If I have one element alone this is easy:
>>> 3 not in [2, 3, 4] False >>> 3 not in [4, 5, 6] True
But what if I have two lists and have to check if the elements in list A occur in list B?
A=[1,2,3,4]
B=[4,5,6,7]
How do I get a results showing me that 1,2,3 are not in list B?
if the items in the list are hashable:
>>> set(A) - set(B)
{1, 2, 3}
otherwise, you may use filter function:
>>> list(filter(lambda a: a not in B, A))
[1, 2, 3]
in that case, if B is sorted, you may get a better performance by using bisect.bisect_left to search logarithmically:
>>> def pred(a): # if B is already *sorted*
... from bisect import bisect_left
... i = bisect_left(B, a)
... return i == len(B) or B[i] != a
...
>>> list(filter(pred, A))
[1, 2, 3]
You can also use list comprehension:
C=[i for i in A if i not in B]
Output:
[1, 2, 3]
Using list comprehension:
truthy answer
any([True for x in [1, 2, 3, 4] if x in [4, 5, 6, 7]])

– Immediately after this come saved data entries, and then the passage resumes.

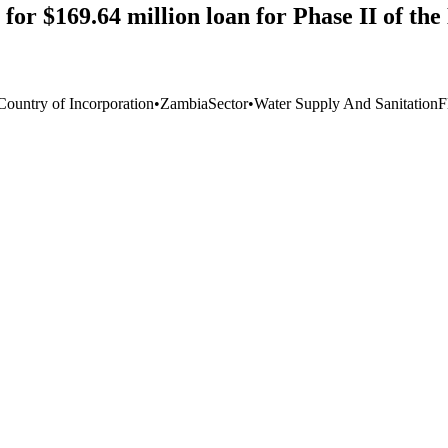
for $169.64 million loan for Phase II of th
Country of Incorporation
•
Zambia
Sector
•
Water Supply And Sanitation
F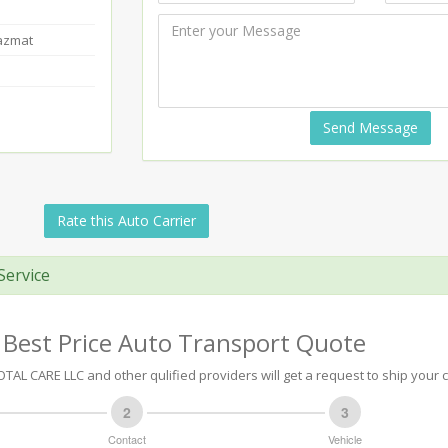
Hazmat
Send Message
Rate this Auto Carrier
Service
 Best Price Auto Transport Quote
AL CARE LLC and other qulified providers will get a request to ship your c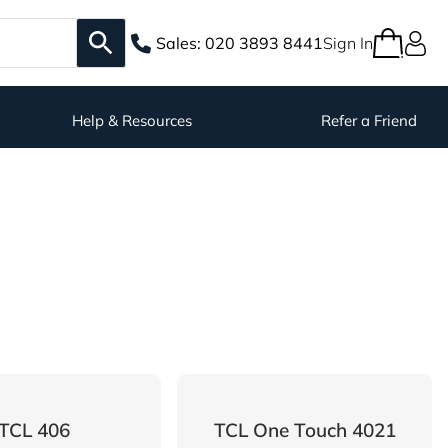
Sales:
020 3893 8441
Sign In
Help & Resources
Refer a Friend
TCL 406
TCL One Touch 4021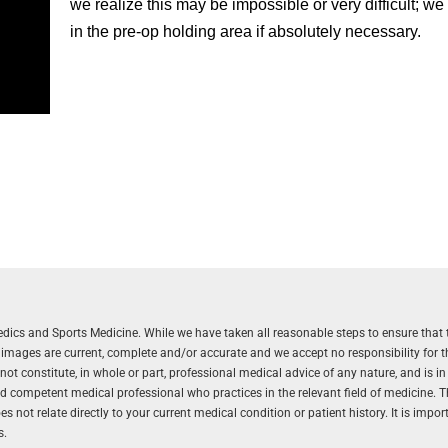
we realize this may be impossible or very difficult; we
in the pre-op holding area if absolutely necessary.
aedics and Sports Medicine. While we have taken all reasonable steps to ensure that 
r images are current, complete and/or accurate and we accept no responsibility for 
 constitute, in whole or part, professional medical advice of any nature, and is in
and competent medical professional who practices in the relevant field of medicine. 
 not relate directly to your current medical condition or patient history. It is impo
s.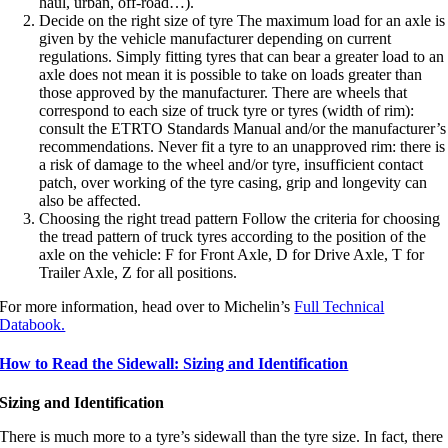
haul, urban, off-road…).
Decide on the right size of tyre The maximum load for an axle is
given by the vehicle manufacturer depending on current
regulations. Simply fitting tyres that can bear a greater load to an
axle does not mean it is possible to take on loads greater than
those approved by the manufacturer. There are wheels that
correspond to each size of truck tyre or tyres (width of rim):
consult the ETRTO Standards Manual and/or the manufacturer’s
recommendations. Never fit a tyre to an unapproved rim: there is
a risk of damage to the wheel and/or tyre, insufficient contact
patch, over working of the tyre casing, grip and longevity can
also be affected.
Choosing the right tread pattern Follow the criteria for choosing
the tread pattern of truck tyres according to the position of the
axle on the vehicle: F for Front Axle, D for Drive Axle, T for
Trailer Axle, Z for all positions.
For more information, head over to Michelin’s
Full Technical
Databook.
How to Read the Sidewall: Sizing and Identification
Sizing and Identification
There is much more to a tyre’s sidewall than the tyre size. In fact, there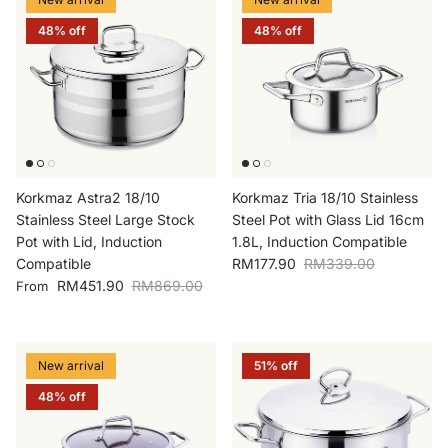
48% off
48% off
Korkmaz Astra2 18/10
Korkmaz Tria 18/10 Stainless
Stainless Steel Large Stock
Steel Pot with Glass Lid 16cm
Pot with Lid, Induction
1.8L, Induction Compatible
Sale price
Regular price
Compatible
RM177.90
RM339.00
Sale price
Regular price
RM451.90
RM869.00
From
New arrival
51% off
48% off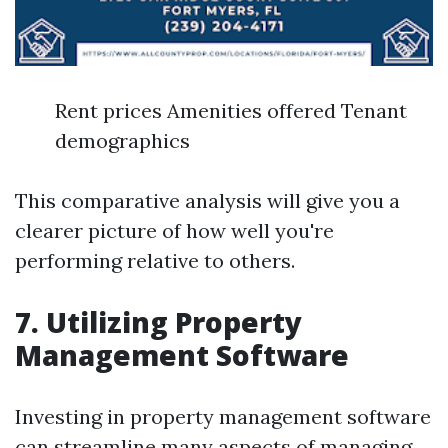
Rent prices Amenities offered Tenant
demographics
This comparative analysis will give you a
clearer picture of how well you're
performing relative to others.
7. Utilizing Property
Management Software
Investing in property management software
can streamline many aspects of managing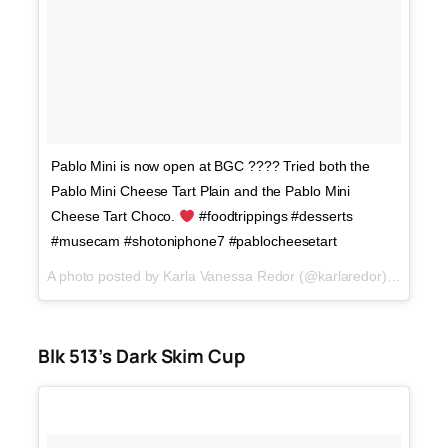
Pablo Mini is now open at BGC ???? Tried both the
Pablo Mini Cheese Tart Plain and the Pablo Mini
Cheese Tart Choco.
#foodtrippings #desserts
#musecam #shotoniphone7 #pablocheesetart
A photo posted by Karla Vanessa Redor (@karlaredor) on
Dec 1
Blk 513’s Dark Skim Cup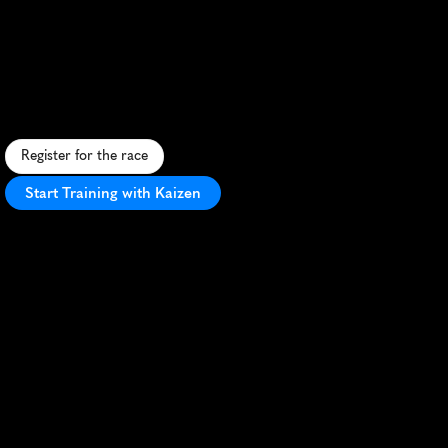
Ultra
Trail
Vipava
Valley
Castra
10K
S
c
e
n
i
c
1
0
K
t
r
a
i
l
r
u
n
t
h
r
o
u
g
h
S
l
o
v
e
n
i
a
'
s
V
i
p
a
v
a
V
a
l
l
e
y
,
b
l
e
n
d
i
n
g
n
a
t
u
r
e
a
n
d
h
i
s
t
o
r
y
.
Register for the race
Start Training with Kaizen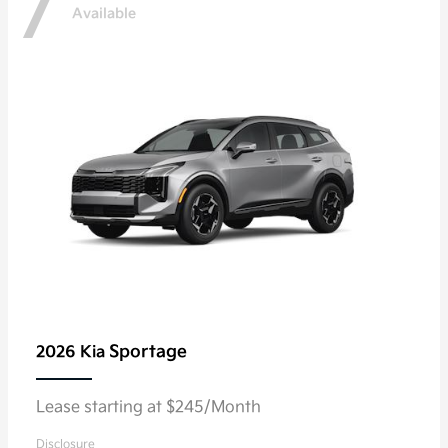
7
Available
Sportage
2026 Kia
Lease starting at $245/Month
Disclosure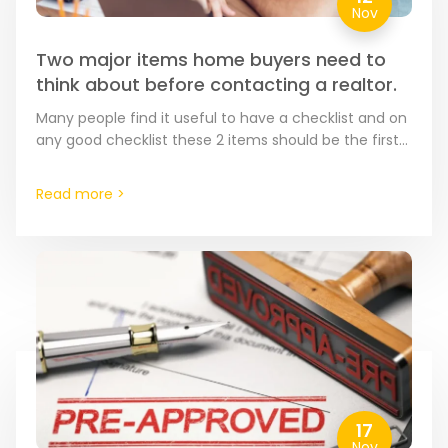
Nov
Two major items home buyers need to
think about before contacting a realtor.
Many people find it useful to have a checklist and on
any good checklist these 2 items should be the first
items on that list.…
Read more >
17
Nov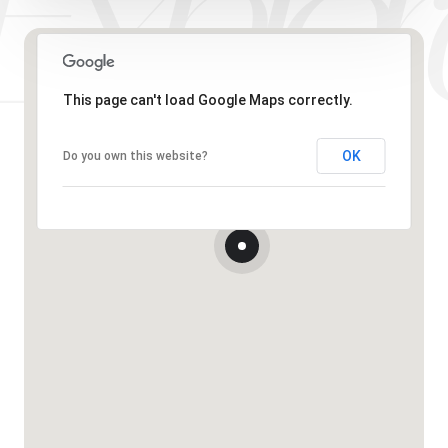
This page can't load Google Maps correctly.
OK
Do you own this website?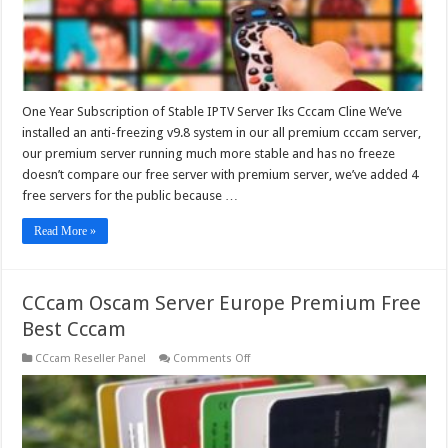
One Year Subscription of Stable IPTV Server Iks Cccam Cline We’ve
installed an anti-freezing v9.8 system in our all premium cccam server,
our premium server running much more stable and has no freeze
doesn’t compare our free server with premium server, we’ve added 4
free servers for the public because …
Read More »
CCcam Oscam Server Europe Premium Free
Best Cccam
on
CCcam Reseller Panel
Comments Off
CCcam
Oscam
Server
Europe
Premium
Free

list of elements not present in the second list
[x for x in [1, 2, 3, 4] if x not in [4, 5, 6, 7]]
set(A).difference(B) # set operation for difference between two collections A and B
That's a typical case for boolean operations on sets:
zerotonine = set(range(10))
fourtoten = set(range(4,11))
print "exclusively in one:", zerotonine ^ fourtoten
exclusively in one: set([0, 1, 2, 3, 10])
You can use set.
e.g.
>>> a=[1,2,3,4]
>>> b=[4,5,6,7]
>>> list(set(a)-set(b))
[1, 2, 3]
>>>